Roosevelt was so taken with Sinclair that he coined the term “muckrakers” to describe him and other reformist crusaders, even though the president’s phrase was not meant to be wholly complimentary.

Yet Sinclair considered his triumph empty. He complained that the tragedy of industrial life and his socialist preaching were being lost in the meat controversy.

"I aimed at the public's heart, and by accident I hit it in the stomach," he said.

And here's take two -- from Bodger and Grift's "Medieval Pick-Up Lines":

I have the key to your chastity belt and you have the key to my heart.

Can I hose down your doublet?

Your eyes are as dark as a castle moat by midnight. Lower your drawbridge and let me cross.

You should be glad I'm not a Viking. You would have been ravaged and plundered by now.

What's a nice maiden like you doing in a dungeon like this?

Come up and see my scrolls.

You can scale my battlements any day, madam.

You scratch my boils and I'll scratch yours.

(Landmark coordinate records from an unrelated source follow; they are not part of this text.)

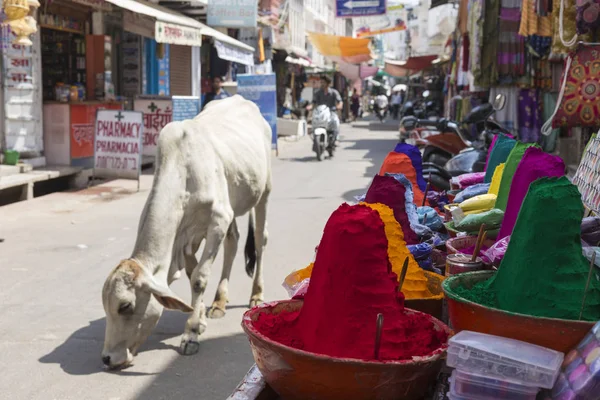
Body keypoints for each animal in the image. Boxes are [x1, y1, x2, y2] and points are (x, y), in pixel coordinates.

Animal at [101, 94, 272, 368]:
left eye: (125, 306)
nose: (107, 358)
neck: (182, 172)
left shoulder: (217, 220)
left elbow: (199, 278)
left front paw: (191, 333)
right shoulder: (188, 236)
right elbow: (193, 272)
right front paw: (199, 317)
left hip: (264, 191)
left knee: (259, 241)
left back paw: (256, 294)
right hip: (233, 203)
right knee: (233, 242)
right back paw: (219, 301)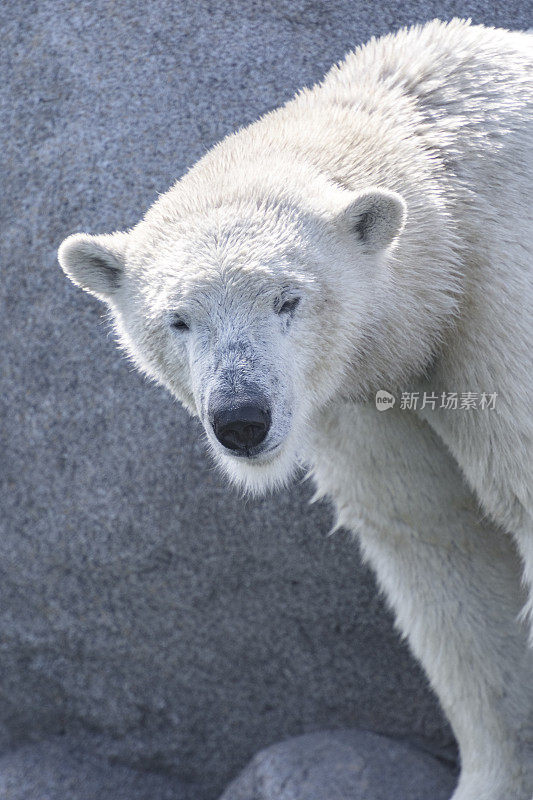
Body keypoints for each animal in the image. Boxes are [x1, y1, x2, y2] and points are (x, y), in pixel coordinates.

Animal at [58, 18, 532, 800]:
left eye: (288, 299)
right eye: (179, 319)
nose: (241, 419)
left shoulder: (494, 308)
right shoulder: (362, 394)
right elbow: (436, 539)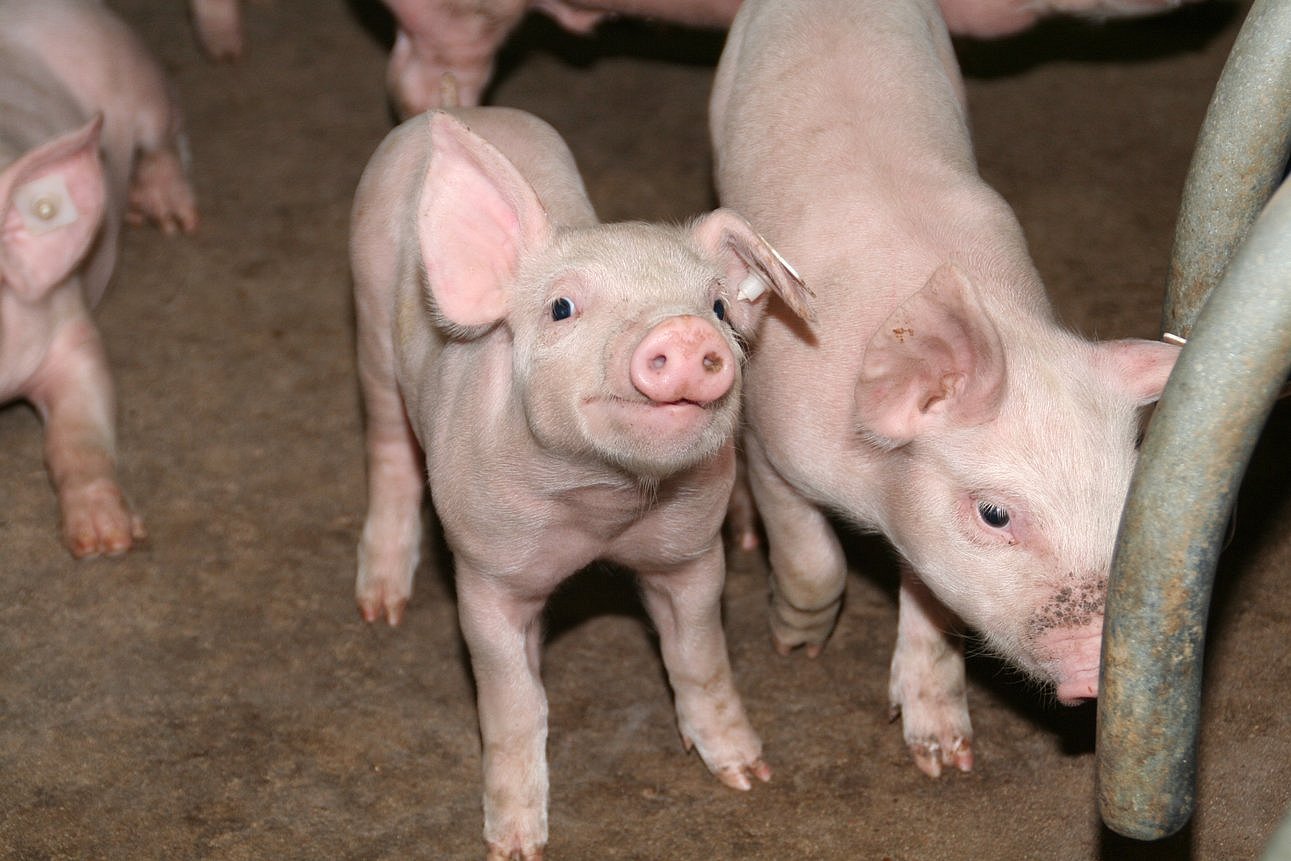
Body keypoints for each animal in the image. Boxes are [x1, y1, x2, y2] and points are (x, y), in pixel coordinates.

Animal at [1, 0, 197, 560]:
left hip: (138, 74)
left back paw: (170, 216)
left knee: (163, 141)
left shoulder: (66, 321)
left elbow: (78, 434)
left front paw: (105, 542)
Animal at [348, 104, 810, 857]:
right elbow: (512, 702)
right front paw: (514, 845)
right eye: (561, 308)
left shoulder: (689, 553)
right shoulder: (485, 572)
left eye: (716, 307)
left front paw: (748, 775)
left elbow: (700, 657)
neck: (602, 510)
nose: (685, 334)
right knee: (387, 444)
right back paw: (380, 607)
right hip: (367, 317)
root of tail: (461, 107)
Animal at [712, 0, 1177, 779]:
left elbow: (932, 600)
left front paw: (943, 759)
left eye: (1126, 500)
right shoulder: (773, 437)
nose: (1093, 671)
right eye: (994, 514)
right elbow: (812, 557)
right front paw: (795, 642)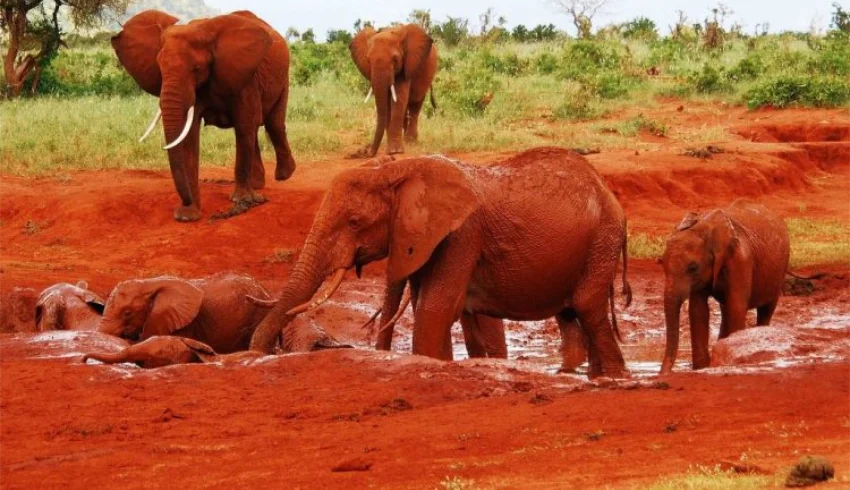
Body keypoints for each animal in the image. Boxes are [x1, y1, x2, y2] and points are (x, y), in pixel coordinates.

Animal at [112, 10, 296, 222]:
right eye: (159, 68)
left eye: (197, 69)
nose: (185, 201)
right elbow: (189, 136)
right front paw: (187, 216)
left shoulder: (245, 78)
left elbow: (244, 124)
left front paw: (241, 200)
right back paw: (257, 185)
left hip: (283, 78)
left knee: (272, 124)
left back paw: (283, 175)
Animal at [250, 147, 631, 378]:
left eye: (355, 222)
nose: (257, 354)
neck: (399, 169)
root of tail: (607, 191)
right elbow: (439, 307)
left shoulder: (462, 233)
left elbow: (435, 308)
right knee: (570, 313)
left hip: (603, 238)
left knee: (587, 306)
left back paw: (615, 377)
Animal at [350, 24, 438, 157]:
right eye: (368, 60)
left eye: (395, 59)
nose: (367, 151)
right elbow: (387, 103)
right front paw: (392, 148)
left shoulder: (406, 64)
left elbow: (399, 98)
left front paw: (395, 151)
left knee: (415, 105)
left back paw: (410, 142)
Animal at [659, 199, 791, 374]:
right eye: (661, 263)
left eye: (693, 268)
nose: (663, 374)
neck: (706, 227)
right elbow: (698, 311)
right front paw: (702, 368)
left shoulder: (740, 260)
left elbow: (736, 307)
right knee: (725, 310)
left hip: (780, 271)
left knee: (765, 309)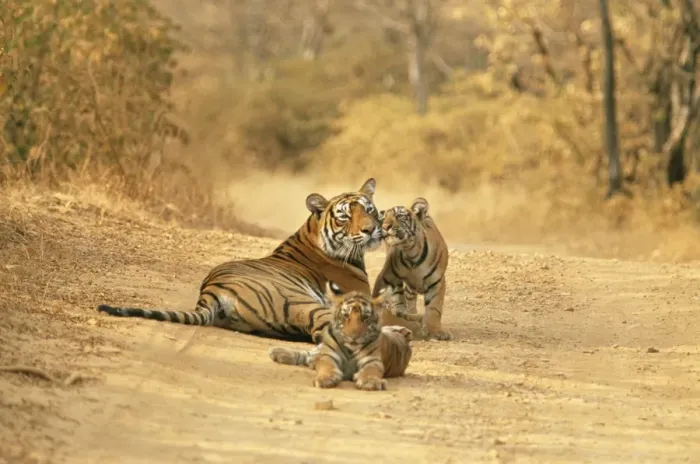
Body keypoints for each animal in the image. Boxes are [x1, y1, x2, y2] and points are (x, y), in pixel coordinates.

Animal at [269, 281, 413, 390]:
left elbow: (371, 370)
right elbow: (326, 366)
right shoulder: (328, 355)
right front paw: (326, 378)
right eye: (346, 316)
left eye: (365, 318)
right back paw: (278, 352)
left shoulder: (372, 361)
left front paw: (370, 381)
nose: (354, 336)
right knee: (309, 353)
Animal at [372, 197, 453, 341]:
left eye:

They don't call me Lance-A-Lot for nothing, you know.

My that's a fine set of chalices you have there.

Ssh, I don't want everyone to know I'm on a secret holy quest.

When the Inquisition put me on the rack, my limbs weren't the only thing they stretched.

It's hard to tell which "meat market" is worse. The one where meat is treated for you? Or the one where you are treated like meat?